Il volto del Mistero

di Sara Bello // pubblicato il 24 Ottobre, 2011

E Dio disse: «Facciamo l'uomo a nostra immagine, a nostra somiglianza». (Genesi, 1,26)

La visita di Benedetto XVI nella Repubblica di San Marino è stata la felice occasione per dare vita a una mostra in cui, in via del tutto eccezionale, oltre quaranta capolavori delle Collezioni Vaticane sono usciti dalla Città Pontificia per approdare, fino al 6 Novembre, al Museo di Stato della città.
L'uomo, il volto, il Mistero è una mostra sul ritratto, ma diversa da tutte le altre che si sono confrontate con questo tema. L'attenzione non si focalizza sulla fisiognomica dei volti, né si concentra su un circoscritto periodo cronologico, e neanche su una particolare tipologia di opere. L'interesse è rivolto ad uno sguardo interiore, un viaggio alla scoperta di se stessi e delle proprie origini. Ritratti dell'anima, dunque.

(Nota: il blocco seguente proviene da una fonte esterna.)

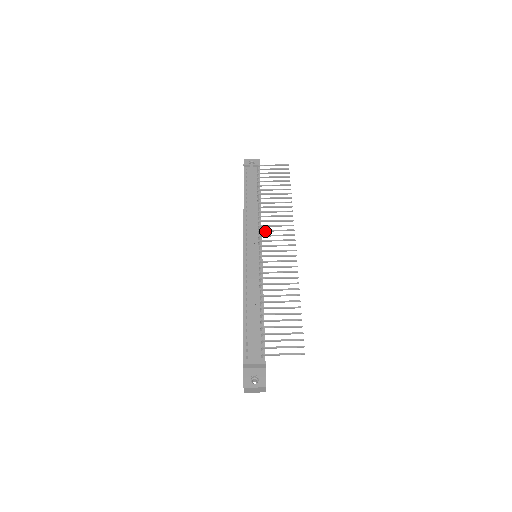
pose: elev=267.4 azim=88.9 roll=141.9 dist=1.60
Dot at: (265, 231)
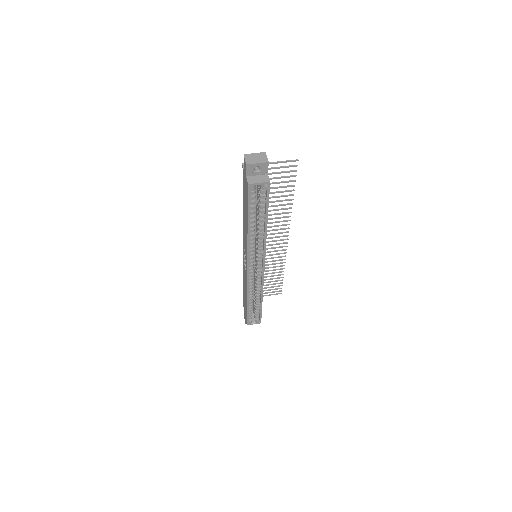
Dot at: occluded
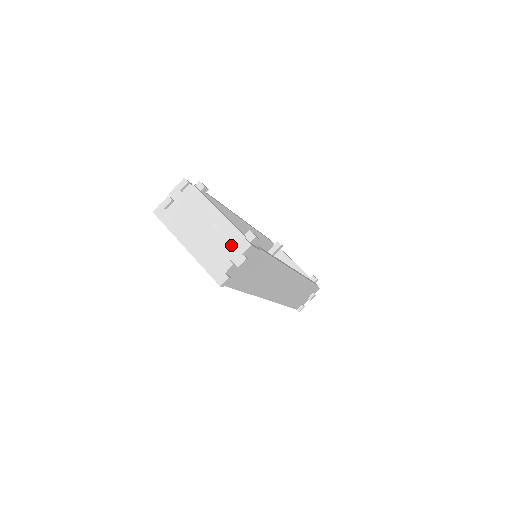
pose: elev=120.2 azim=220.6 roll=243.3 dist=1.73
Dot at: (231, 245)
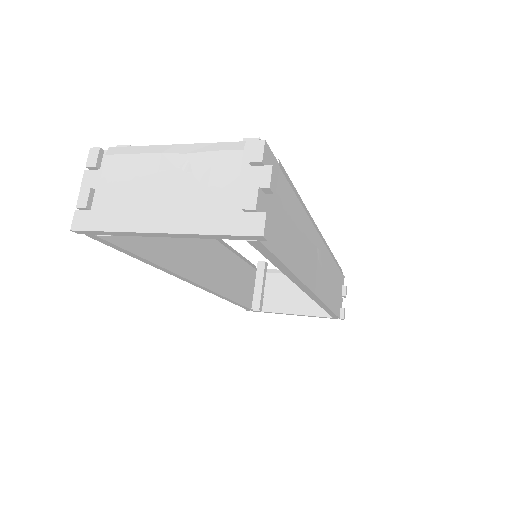
Dot at: (233, 167)
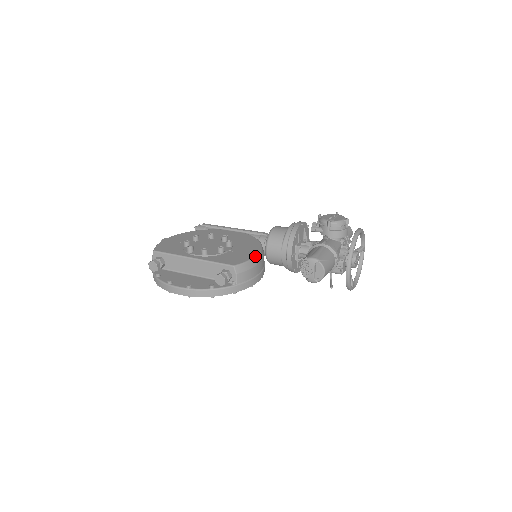
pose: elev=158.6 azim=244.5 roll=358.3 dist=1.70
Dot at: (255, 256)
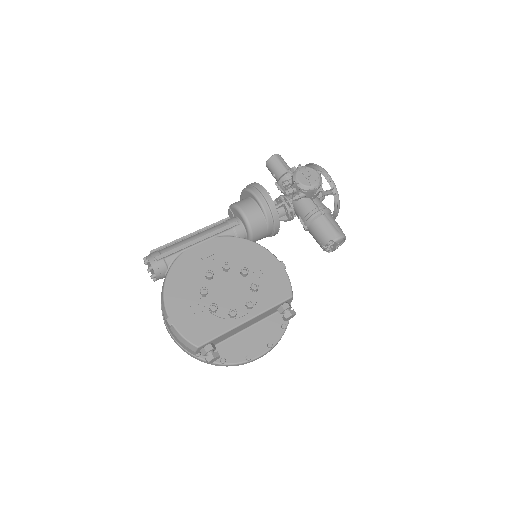
Dot at: (284, 267)
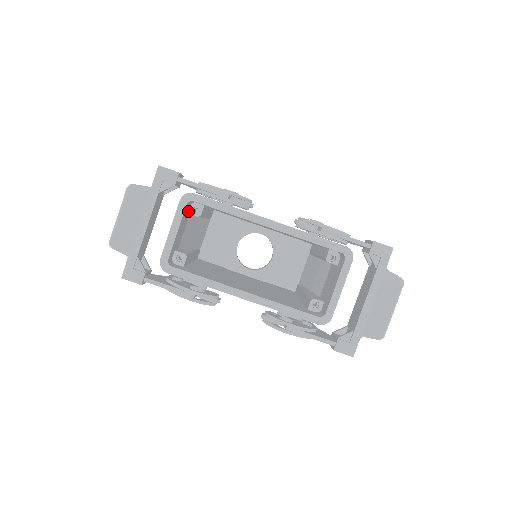
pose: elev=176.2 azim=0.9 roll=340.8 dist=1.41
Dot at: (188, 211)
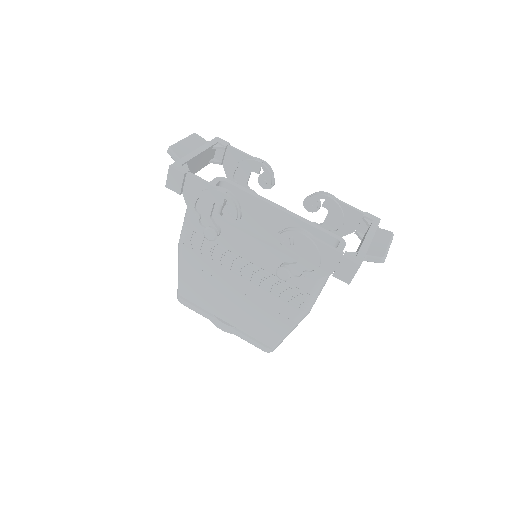
Dot at: occluded
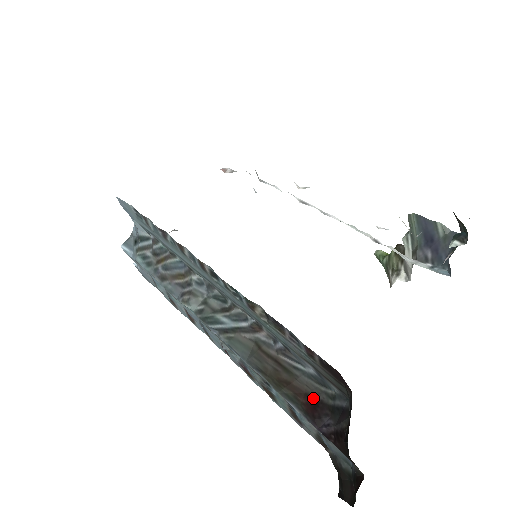
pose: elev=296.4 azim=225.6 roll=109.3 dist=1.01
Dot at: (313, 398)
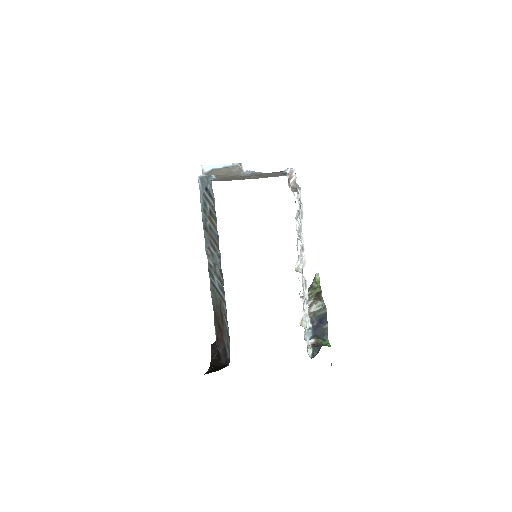
Dot at: (223, 338)
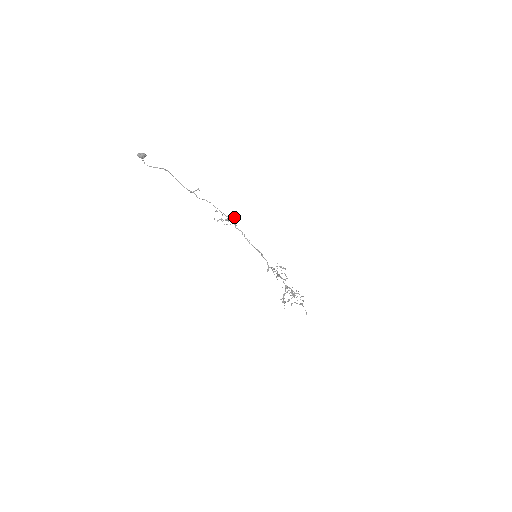
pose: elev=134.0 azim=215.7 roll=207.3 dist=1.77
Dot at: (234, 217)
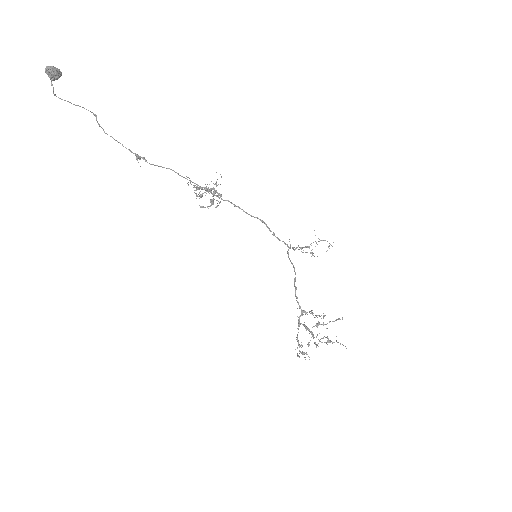
Dot at: (215, 183)
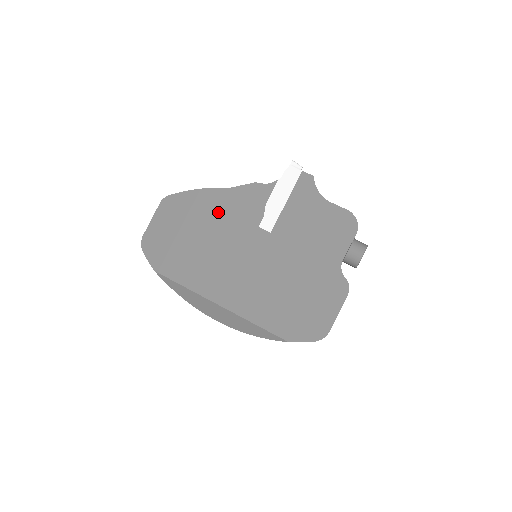
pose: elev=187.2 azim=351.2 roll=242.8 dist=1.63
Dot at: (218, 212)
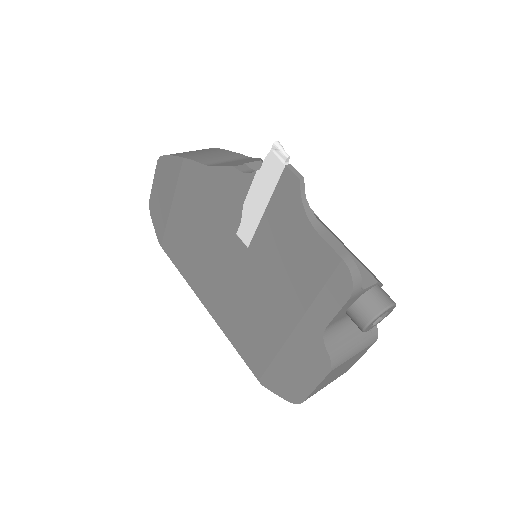
Dot at: (200, 197)
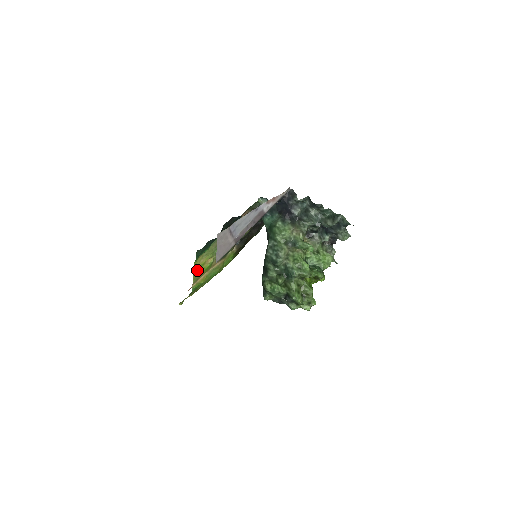
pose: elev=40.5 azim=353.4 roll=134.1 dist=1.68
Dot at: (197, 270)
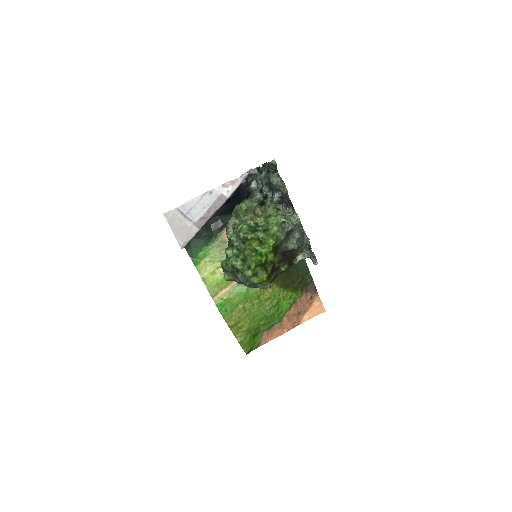
Dot at: (208, 279)
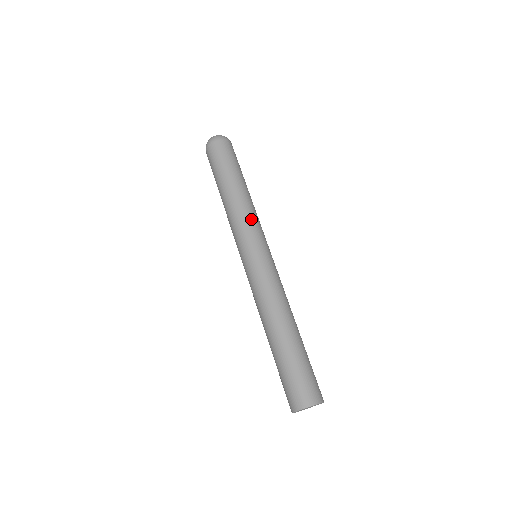
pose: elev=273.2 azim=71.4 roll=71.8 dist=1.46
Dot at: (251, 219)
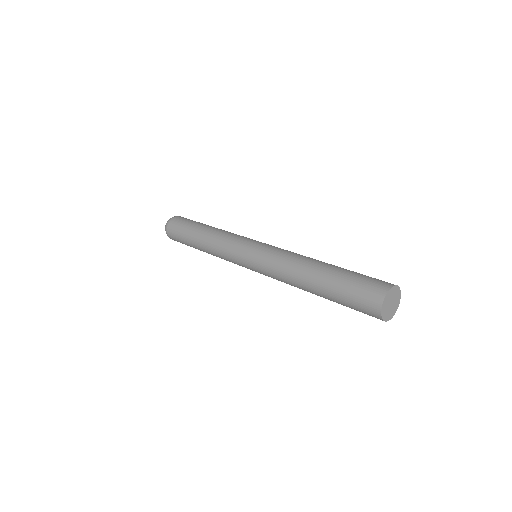
Dot at: (235, 234)
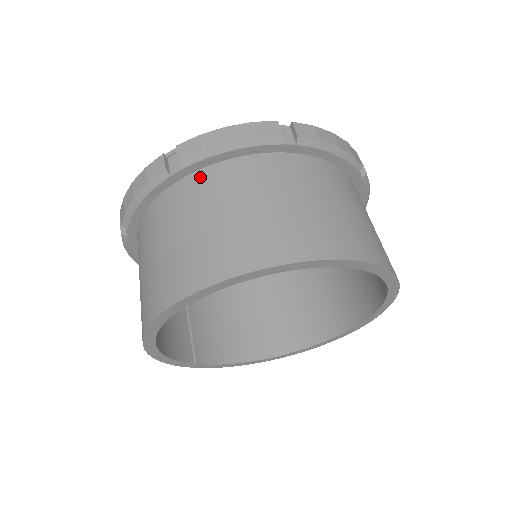
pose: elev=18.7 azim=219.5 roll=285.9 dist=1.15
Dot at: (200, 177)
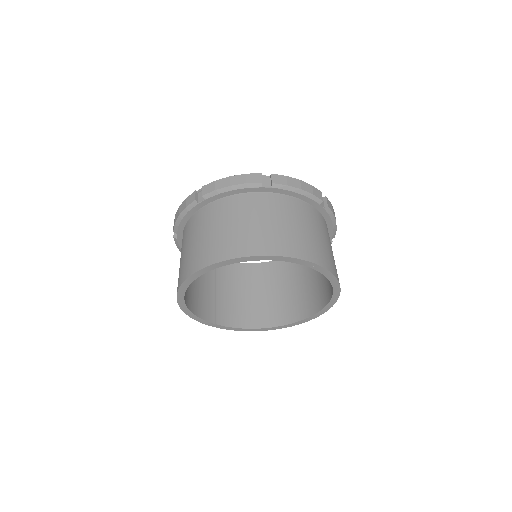
Dot at: (214, 205)
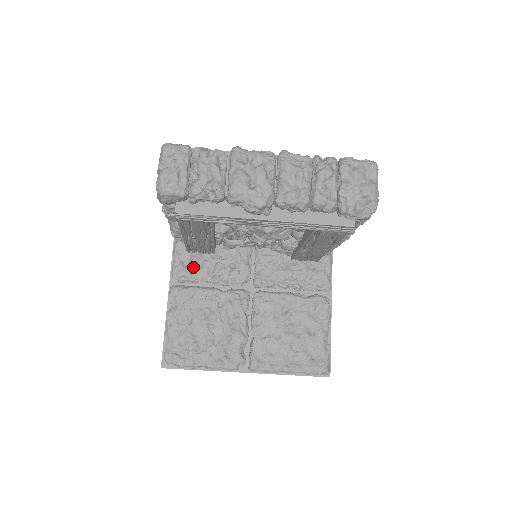
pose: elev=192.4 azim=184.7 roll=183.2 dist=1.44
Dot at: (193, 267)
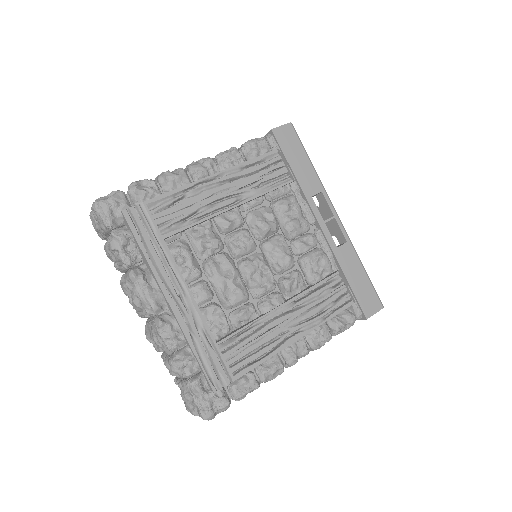
Dot at: occluded
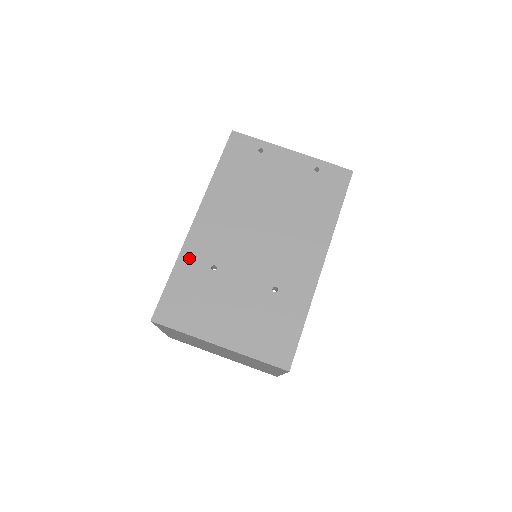
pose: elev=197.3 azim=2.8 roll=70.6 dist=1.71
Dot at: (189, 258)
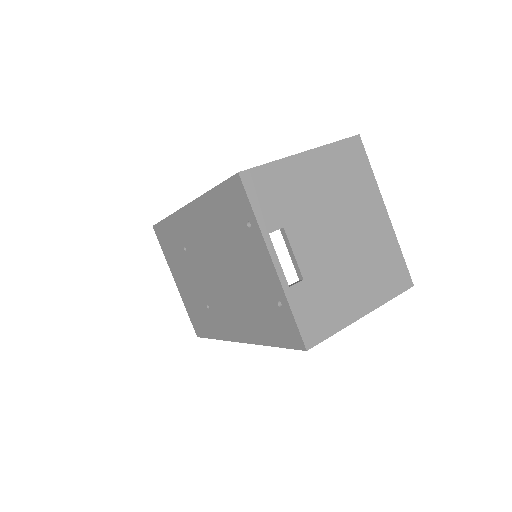
Dot at: (175, 224)
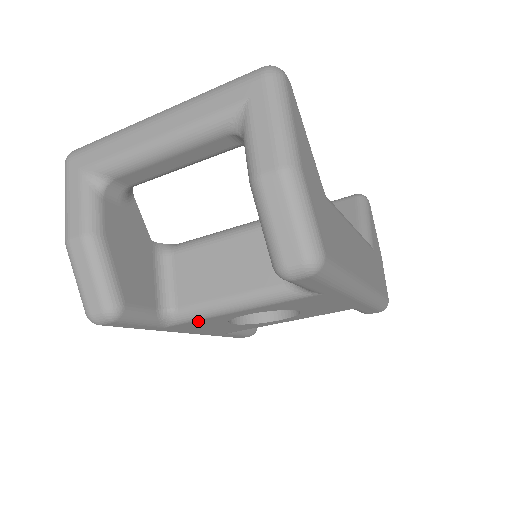
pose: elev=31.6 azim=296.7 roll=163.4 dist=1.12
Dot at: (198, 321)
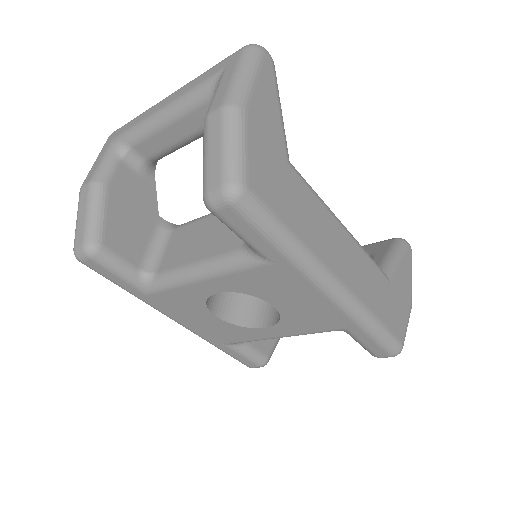
Dot at: (173, 291)
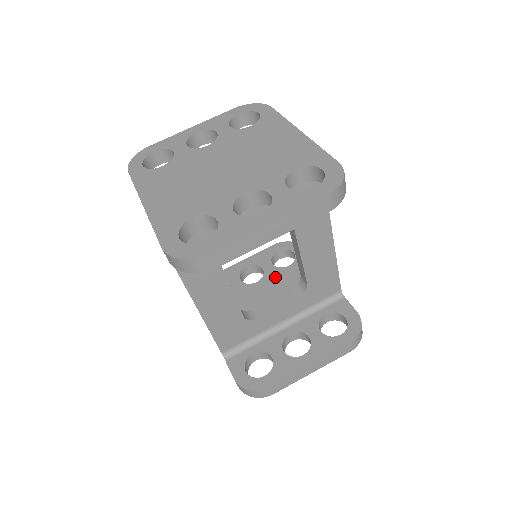
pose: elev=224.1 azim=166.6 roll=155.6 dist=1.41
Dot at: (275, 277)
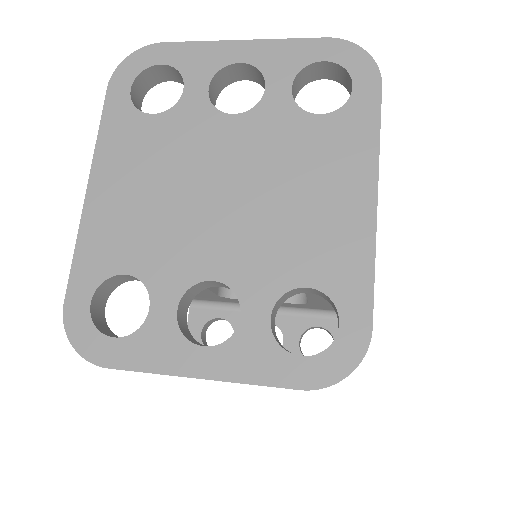
Dot at: occluded
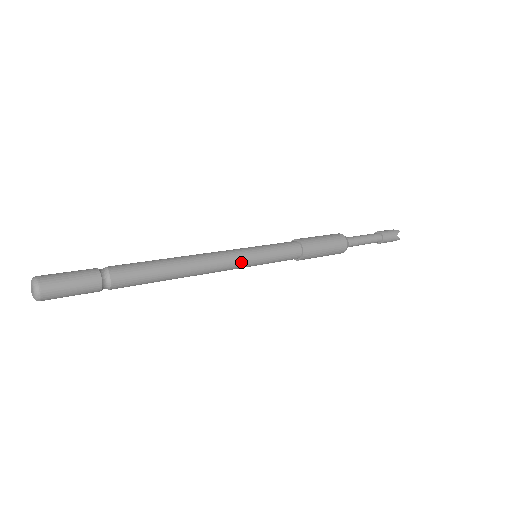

Durante il percorso il visitatore si fa pellegrino, co-protagonista di questo itinerario spirituale, in un cammino che si snoda in sei tappe in cui sono accostate opere eterogenee dall'età greco-arcaica fino ad arrivare al secolo scorso, all'unico scopo di dare un volto al Mistero.

In principio, la “Creazione”, il momento in cui l'uomo inizia la sua avventura sulla Terra. Facendo propria la tradizione classica legata al mito di Prometeo (esemplificato dal rarissimo rilievo marmoreo del III secolo d.C.), il Creatore plasma l'uomo modellandolo dalla creta, a sua immagine e somiglianza.

L'albero della Conoscenza” allude all'unico limite imposto alla libertà nel Giardino dell'Eden, nonché alla Croce di Cristo, nata da un germoglio dello stesso albero piantato nel corpo esanime di Adamo.

La disobbedienza dei progenitori determina la perdita di familiarità con Dio. E' a partire da questo momento che, per colmare il senso di vuoto e nostalgia, l'uomo inizia la rappresentazione de “Gli déi, gli eroi, gli uomini”. L'uomo stesso si rappresenta come icona, ora di bellezza (spicca tra tutti il magnifico Busto di Antinoo) ora di potere (gli Imperatori romani), al pari del suo Creatore.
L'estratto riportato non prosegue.